| EXERCISE INSTRUCTIONS |
1. According to the 2016 election article, what do the exit polls show as the reason Donald Trump won?
2. Duplicate the passage of the 2016 election article between "Donald Trump did" and "than Romney overall.", inclusive.

| DOCUMENT EXCERPT |
§
By Matt Bruenig, who writes about politics, the economy, and political theory, with a focus on issues that affect poor and working people. He has written for The Washington Post, Los Angeles Times, The Atlantic, The New Republic, The American Prospect, In These Times, Jacobin, Dissent, Salon, The Week, Gawker and at his home base of sorts: Demos’ . Follow him on Twitter: . Originally published at
Matt Yglesias is basically right about what happened in the 2016 election. Despite the elaborate theories that have been floated over the past few months, the real story as told by the exit polls is very boring: Donald Trump won because Hillary Clinton was an extremely unpopular candidate.
Donald Trump did not win because of a surge of white support. Indeed he got less white support than Romney got in 2012. Nor did Trump win because he got a surge from other race+gender groups. The exit polls show him doing slightly better with black men, black women, and latino women than Romney did, but basically he just hovered around Romney’s numbers with every race+gender group, doing slightly worse than Romney overall.
§
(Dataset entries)
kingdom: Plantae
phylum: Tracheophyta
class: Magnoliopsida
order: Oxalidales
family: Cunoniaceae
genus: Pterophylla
§
| SOLVED PROBLEMS |
1. Hillary Clinton was an extremely unpopular candidate.

2.
Donald Trump did not win because of a surge of white support. Indeed he got less white support than Romney got in 2012. Nor did Trump win because he got a surge from other race+gender groups. The exit polls show him doing slightly better with black men, black women, and latino women than Romney did, but basically he just hovered around Romney’s numbers with every race+gender group, doing slightly worse than Romney overall.